EXERCISE DIRECTIONS: Write out every item below again without changing a single character.

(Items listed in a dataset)
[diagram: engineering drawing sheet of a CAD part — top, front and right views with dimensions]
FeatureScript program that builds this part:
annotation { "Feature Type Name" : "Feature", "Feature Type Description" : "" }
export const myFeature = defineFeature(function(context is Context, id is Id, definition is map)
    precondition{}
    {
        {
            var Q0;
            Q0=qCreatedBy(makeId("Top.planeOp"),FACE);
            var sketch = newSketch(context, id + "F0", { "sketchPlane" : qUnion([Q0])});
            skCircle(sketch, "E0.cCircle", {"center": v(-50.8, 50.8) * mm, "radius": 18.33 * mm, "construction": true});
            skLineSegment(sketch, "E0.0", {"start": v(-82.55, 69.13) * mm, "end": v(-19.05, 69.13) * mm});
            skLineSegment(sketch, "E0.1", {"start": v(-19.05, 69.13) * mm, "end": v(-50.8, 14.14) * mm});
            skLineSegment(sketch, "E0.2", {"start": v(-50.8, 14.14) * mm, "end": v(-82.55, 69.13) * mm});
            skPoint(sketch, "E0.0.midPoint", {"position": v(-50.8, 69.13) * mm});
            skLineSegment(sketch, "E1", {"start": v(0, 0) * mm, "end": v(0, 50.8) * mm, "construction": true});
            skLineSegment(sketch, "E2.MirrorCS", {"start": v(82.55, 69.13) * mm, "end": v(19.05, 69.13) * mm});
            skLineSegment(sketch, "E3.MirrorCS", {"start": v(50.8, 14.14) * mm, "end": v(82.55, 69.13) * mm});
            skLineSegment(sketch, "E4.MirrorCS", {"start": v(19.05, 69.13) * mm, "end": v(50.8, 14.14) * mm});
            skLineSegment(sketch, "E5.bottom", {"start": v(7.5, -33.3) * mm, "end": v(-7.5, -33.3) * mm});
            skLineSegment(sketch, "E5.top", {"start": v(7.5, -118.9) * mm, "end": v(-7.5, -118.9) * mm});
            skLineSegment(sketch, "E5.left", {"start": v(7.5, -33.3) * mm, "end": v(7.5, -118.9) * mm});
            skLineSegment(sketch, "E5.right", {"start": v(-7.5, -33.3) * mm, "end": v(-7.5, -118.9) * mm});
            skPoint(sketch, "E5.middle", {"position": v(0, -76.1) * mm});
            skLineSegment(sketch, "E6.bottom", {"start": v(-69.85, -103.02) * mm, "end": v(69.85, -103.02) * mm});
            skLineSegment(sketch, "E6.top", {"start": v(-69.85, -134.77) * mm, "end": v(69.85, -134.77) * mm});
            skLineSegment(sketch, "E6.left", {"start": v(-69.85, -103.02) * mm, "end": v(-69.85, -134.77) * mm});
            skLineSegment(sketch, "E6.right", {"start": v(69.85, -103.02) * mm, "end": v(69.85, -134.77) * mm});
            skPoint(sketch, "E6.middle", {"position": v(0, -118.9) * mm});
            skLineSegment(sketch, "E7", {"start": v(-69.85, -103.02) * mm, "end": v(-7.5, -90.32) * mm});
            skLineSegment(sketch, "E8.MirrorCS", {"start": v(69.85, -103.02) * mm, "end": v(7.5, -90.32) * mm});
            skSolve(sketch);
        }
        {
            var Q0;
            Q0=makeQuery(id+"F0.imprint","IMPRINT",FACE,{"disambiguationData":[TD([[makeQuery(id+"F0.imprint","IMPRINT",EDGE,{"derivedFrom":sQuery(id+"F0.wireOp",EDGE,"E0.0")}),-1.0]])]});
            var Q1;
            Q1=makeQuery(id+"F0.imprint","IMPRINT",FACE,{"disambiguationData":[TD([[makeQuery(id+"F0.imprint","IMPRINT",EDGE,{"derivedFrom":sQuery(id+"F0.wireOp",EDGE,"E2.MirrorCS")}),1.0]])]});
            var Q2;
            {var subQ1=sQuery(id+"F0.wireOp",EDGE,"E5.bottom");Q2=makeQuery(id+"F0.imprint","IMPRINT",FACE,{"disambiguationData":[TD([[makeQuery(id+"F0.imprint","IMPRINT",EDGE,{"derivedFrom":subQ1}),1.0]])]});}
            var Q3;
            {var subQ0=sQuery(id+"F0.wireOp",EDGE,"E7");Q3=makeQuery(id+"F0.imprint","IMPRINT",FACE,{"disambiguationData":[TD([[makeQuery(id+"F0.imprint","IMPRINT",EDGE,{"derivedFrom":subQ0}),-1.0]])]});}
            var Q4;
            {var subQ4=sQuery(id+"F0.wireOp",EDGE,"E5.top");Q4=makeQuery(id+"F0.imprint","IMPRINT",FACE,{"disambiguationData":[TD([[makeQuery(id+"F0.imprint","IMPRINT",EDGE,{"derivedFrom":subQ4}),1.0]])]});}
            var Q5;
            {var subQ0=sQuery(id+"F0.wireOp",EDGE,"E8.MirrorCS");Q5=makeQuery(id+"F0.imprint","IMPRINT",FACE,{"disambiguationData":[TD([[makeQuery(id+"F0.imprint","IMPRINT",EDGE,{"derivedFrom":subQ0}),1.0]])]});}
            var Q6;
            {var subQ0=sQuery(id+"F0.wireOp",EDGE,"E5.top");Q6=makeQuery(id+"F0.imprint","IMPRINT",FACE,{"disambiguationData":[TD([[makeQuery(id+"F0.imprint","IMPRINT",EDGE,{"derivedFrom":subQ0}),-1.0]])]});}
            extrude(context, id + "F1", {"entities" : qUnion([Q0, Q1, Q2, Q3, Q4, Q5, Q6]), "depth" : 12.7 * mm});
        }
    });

RESULT OF THIS TASK:
[diagram: engineering drawing sheet of a CAD part — top, front and right views with dimensions]
FeatureScript program that builds this part:
annotation { "Feature Type Name" : "Feature", "Feature Type Description" : "" }
export const myFeature = defineFeature(function(context is Context, id is Id, definition is map)
    precondition{}
    {
        {
            var Q0;
            Q0=qCreatedBy(makeId("Top.planeOp"),FACE);
            var sketch = newSketch(context, id + "F0", { "sketchPlane" : qUnion([Q0])});
            skCircle(sketch, "E0.cCircle", {"center": v(-50.8, 50.8) * mm, "radius": 18.33 * mm, "construction": true});
            skLineSegment(sketch, "E0.0", {"start": v(-82.55, 69.13) * mm, "end": v(-19.05, 69.13) * mm});
            skLineSegment(sketch, "E0.1", {"start": v(-19.05, 69.13) * mm, "end": v(-50.8, 14.14) * mm});
            skLineSegment(sketch, "E0.2", {"start": v(-50.8, 14.14) * mm, "end": v(-82.55, 69.13) * mm});
            skPoint(sketch, "E0.0.midPoint", {"position": v(-50.8, 69.13) * mm});
            skLineSegment(sketch, "E1", {"start": v(0, 0) * mm, "end": v(0, 50.8) * mm, "construction": true});
            skLineSegment(sketch, "E2.MirrorCS", {"start": v(82.55, 69.13) * mm, "end": v(19.05, 69.13) * mm});
            skLineSegment(sketch, "E3.MirrorCS", {"start": v(50.8, 14.14) * mm, "end": v(82.55, 69.13) * mm});
            skLineSegment(sketch, "E4.MirrorCS", {"start": v(19.05, 69.13) * mm, "end": v(50.8, 14.14) * mm});
            skLineSegment(sketch, "E5.bottom", {"start": v(7.5, -33.3) * mm, "end": v(-7.5, -33.3) * mm});
            skLineSegment(sketch, "E5.top", {"start": v(7.5, -118.9) * mm, "end": v(-7.5, -118.9) * mm});
            skLineSegment(sketch, "E5.left", {"start": v(7.5, -33.3) * mm, "end": v(7.5, -118.9) * mm});
            skLineSegment(sketch, "E5.right", {"start": v(-7.5, -33.3) * mm, "end": v(-7.5, -118.9) * mm});
            skPoint(sketch, "E5.middle", {"position": v(0, -76.1) * mm});
            skLineSegment(sketch, "E6.bottom", {"start": v(-69.85, -103.02) * mm, "end": v(69.85, -103.02) * mm});
            skLineSegment(sketch, "E6.top", {"start": v(-69.85, -134.77) * mm, "end": v(69.85, -134.77) * mm});
            skLineSegment(sketch, "E6.left", {"start": v(-69.85, -103.02) * mm, "end": v(-69.85, -134.77) * mm});
            skLineSegment(sketch, "E6.right", {"start": v(69.85, -103.02) * mm, "end": v(69.85, -134.77) * mm});
            skPoint(sketch, "E6.middle", {"position": v(0, -118.9) * mm});
            skLineSegment(sketch, "E7", {"start": v(-69.85, -103.02) * mm, "end": v(-7.5, -90.32) * mm});
            skLineSegment(sketch, "E8.MirrorCS", {"start": v(69.85, -103.02) * mm, "end": v(7.5, -90.32) * mm});
            skSolve(sketch);
        }
        {
            var Q0;
            Q0=makeQuery(id+"F0.imprint","IMPRINT",FACE,{"disambiguationData":[TD([[makeQuery(id+"F0.imprint","IMPRINT",EDGE,{"derivedFrom":sQuery(id+"F0.wireOp",EDGE,"E0.0")}),-1.0]])]});
            var Q1;
            Q1=makeQuery(id+"F0.imprint","IMPRINT",FACE,{"disambiguationData":[TD([[makeQuery(id+"F0.imprint","IMPRINT",EDGE,{"derivedFrom":sQuery(id+"F0.wireOp",EDGE,"E2.MirrorCS")}),1.0]])]});
            var Q2;
            {var subQ1=sQuery(id+"F0.wireOp",EDGE,"E5.bottom");Q2=makeQuery(id+"F0.imprint","IMPRINT",FACE,{"disambiguationData":[TD([[makeQuery(id+"F0.imprint","IMPRINT",EDGE,{"derivedFrom":subQ1}),1.0]])]});}
            var Q3;
            {var subQ0=sQuery(id+"F0.wireOp",EDGE,"E7");Q3=makeQuery(id+"F0.imprint","IMPRINT",FACE,{"disambiguationData":[TD([[makeQuery(id+"F0.imprint","IMPRINT",EDGE,{"derivedFrom":subQ0}),-1.0]])]});}
            var Q4;
            {var subQ4=sQuery(id+"F0.wireOp",EDGE,"E5.top");Q4=makeQuery(id+"F0.imprint","IMPRINT",FACE,{"disambiguationData":[TD([[makeQuery(id+"F0.imprint","IMPRINT",EDGE,{"derivedFrom":subQ4}),1.0]])]});}
            var Q5;
            {var subQ0=sQuery(id+"F0.wireOp",EDGE,"E8.MirrorCS");Q5=makeQuery(id+"F0.imprint","IMPRINT",FACE,{"disambiguationData":[TD([[makeQuery(id+"F0.imprint","IMPRINT",EDGE,{"derivedFrom":subQ0}),1.0]])]});}
            var Q6;
            {var subQ0=sQuery(id+"F0.wireOp",EDGE,"E5.top");Q6=makeQuery(id+"F0.imprint","IMPRINT",FACE,{"disambiguationData":[TD([[makeQuery(id+"F0.imprint","IMPRINT",EDGE,{"derivedFrom":subQ0}),-1.0]])]});}
            extrude(context, id + "F1", {"entities" : qUnion([Q0, Q1, Q2, Q3, Q4, Q5, Q6]), "depth" : 12.7 * mm});
        }
    });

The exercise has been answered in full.